His second point is classic deficit-hawkery: Apply a means test to Medicare and Social Security. His third: “Massively raise taxes.” His favorite device: a Tobin tax, named after Nobel Prize-winning economist James Tobin, which would be levied on financial transactions. “We have a massive casino that is doing nothing but churning transactions by the millisecond, robots trading with each other, as a result of the Fed juicing the system continuously with overnight money that’s free,” Stockman says. “There’s no productive value for Main Street or the real US economy.” Such a tax could generate $100 billion annually (PDF). Stockman also fancies a version of Europe’s value-added tax on consumption. “High taxes aren’t good,” he says. “But at the end of the day, you have to pay your bills as a government.”

Stockman has not suddenly turned into a Democrat: He didn’t support Obama’s stimulus (because he didn’t think it addressed the fundamental problems of the economy), and he remains a small-government conservative who would slash all sorts of federal programs if he could. But he has no patience with today’s Republicans: On The Colbert Report, he recently dismissed the Laffer curve—the holy graphic of the supply-side crowd—as “the laugher curve.” On MSNBC’s Countdown, he called the GOP “the free-lunch party of tax cuts.”

GOP leaders, naturally, are not impressed with Stockman’s take. Grover Norquist, a top conservative strategist and tax-cut champion, all but dismisses him as a has-been: “Sometimes, folks just want back in the limelight.” If Republicans let tax cuts be held “hostage to Democrats cutting spending,” he says, “you’ll never get spending restraint or tax rate reduction. [Stockman] never understood supply-side economics.”

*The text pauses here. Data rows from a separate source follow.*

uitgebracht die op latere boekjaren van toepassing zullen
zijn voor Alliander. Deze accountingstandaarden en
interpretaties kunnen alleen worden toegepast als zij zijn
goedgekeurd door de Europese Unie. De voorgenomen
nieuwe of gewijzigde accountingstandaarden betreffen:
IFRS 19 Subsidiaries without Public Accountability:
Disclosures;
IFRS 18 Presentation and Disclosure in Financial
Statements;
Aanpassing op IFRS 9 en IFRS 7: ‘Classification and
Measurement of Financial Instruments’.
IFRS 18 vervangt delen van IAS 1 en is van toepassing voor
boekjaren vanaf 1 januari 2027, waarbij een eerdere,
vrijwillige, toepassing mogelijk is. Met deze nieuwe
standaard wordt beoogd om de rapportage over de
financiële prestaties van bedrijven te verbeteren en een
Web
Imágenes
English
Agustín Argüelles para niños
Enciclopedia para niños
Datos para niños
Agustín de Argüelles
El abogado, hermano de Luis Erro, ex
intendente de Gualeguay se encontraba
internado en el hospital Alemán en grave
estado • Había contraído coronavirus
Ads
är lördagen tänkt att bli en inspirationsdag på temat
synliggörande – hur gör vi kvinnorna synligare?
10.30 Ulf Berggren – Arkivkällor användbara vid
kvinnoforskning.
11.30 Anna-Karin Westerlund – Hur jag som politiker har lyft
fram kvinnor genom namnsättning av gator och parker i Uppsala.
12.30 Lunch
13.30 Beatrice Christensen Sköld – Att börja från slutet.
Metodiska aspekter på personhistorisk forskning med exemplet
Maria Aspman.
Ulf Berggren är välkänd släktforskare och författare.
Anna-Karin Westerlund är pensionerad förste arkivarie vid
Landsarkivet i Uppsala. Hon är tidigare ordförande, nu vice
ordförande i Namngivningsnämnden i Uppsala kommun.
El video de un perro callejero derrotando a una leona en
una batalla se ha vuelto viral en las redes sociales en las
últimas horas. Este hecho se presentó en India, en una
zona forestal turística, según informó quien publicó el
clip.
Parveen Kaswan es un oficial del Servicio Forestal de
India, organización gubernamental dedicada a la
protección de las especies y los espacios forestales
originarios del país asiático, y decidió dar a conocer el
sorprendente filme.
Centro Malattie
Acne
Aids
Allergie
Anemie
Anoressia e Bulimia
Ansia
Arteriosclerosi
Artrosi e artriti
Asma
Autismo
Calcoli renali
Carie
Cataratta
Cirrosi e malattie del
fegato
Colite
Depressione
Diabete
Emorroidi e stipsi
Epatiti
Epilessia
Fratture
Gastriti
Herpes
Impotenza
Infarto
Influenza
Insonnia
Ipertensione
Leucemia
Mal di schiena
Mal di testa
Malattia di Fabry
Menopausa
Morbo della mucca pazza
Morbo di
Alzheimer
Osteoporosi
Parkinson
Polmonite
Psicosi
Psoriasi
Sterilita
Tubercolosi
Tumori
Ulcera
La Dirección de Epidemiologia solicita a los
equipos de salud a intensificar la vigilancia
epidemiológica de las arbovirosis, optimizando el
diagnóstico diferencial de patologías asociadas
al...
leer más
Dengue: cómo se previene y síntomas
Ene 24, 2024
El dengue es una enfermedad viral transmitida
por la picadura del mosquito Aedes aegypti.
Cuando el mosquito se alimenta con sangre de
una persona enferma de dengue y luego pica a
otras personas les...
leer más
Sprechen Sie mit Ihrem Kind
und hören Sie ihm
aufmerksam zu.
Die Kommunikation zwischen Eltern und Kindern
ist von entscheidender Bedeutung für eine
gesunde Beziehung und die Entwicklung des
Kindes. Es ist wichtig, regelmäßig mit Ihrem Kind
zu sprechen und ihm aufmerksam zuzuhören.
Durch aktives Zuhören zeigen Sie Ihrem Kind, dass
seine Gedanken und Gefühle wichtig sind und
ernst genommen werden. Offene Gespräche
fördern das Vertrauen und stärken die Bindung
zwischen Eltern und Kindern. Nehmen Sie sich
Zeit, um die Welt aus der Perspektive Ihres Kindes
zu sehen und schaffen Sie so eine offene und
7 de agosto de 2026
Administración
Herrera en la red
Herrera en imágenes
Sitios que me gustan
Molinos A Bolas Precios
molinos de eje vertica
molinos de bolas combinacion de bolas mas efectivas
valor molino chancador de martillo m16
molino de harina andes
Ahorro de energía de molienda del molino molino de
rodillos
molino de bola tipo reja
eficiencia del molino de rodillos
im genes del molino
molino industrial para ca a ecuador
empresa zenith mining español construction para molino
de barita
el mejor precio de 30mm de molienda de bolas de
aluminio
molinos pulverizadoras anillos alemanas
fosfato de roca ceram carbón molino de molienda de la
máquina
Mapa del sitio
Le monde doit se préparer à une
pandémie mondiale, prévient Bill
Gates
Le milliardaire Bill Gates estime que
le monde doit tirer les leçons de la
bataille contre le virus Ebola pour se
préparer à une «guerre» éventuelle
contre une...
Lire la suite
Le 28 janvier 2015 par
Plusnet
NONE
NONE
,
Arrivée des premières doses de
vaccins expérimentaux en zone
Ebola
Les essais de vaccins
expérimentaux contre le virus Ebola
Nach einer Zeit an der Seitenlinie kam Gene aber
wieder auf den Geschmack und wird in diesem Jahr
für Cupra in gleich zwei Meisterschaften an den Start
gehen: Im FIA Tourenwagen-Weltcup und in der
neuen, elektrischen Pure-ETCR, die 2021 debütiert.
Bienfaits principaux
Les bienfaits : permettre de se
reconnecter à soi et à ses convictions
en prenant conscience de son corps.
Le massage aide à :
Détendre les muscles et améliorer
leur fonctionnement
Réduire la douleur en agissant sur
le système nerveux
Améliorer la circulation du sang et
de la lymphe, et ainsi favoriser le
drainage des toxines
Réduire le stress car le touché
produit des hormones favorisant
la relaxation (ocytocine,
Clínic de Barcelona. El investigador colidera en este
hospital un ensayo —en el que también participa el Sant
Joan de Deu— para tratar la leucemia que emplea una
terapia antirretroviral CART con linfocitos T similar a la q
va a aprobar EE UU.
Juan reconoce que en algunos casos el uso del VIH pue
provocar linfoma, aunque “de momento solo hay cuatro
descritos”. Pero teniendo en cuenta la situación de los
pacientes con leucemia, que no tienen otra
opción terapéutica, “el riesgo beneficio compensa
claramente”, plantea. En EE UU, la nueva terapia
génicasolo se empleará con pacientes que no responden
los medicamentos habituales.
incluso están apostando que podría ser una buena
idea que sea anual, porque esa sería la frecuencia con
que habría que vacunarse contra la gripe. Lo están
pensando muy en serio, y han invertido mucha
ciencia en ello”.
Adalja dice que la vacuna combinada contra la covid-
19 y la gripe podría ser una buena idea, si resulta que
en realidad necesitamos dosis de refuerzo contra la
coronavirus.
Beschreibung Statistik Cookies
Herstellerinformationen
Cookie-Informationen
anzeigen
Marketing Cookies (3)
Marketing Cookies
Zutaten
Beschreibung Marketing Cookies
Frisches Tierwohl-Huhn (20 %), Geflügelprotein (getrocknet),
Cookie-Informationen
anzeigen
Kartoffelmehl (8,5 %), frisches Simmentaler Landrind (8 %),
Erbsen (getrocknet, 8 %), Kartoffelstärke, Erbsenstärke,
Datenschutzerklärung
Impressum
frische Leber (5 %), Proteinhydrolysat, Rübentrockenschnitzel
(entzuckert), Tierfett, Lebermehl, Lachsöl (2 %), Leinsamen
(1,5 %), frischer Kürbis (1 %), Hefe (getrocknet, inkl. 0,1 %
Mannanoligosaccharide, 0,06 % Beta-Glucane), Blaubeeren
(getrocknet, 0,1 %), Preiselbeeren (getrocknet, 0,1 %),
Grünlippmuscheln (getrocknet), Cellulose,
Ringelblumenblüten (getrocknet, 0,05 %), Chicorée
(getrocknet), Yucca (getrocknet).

Stockman counters that Republicans’ taxes bad/tax cuts good mantra is disingenuous. “I don’t think those kinds of propositions are appropriate, and you could call them a lie if you really wanted to use rhetoric,” he says. “They can’t say government is too big if they’re saying hands off defense. It’s not responsible to say government is the problem when you’ve embraced 95 percent of the dollars.

“It’s very dismaying,” he adds, “to see that 30-year descent into the kind of nihilism, know-nothingism that is represented by the Republican Party today.” It’s not the Gipper’s GOP anymore.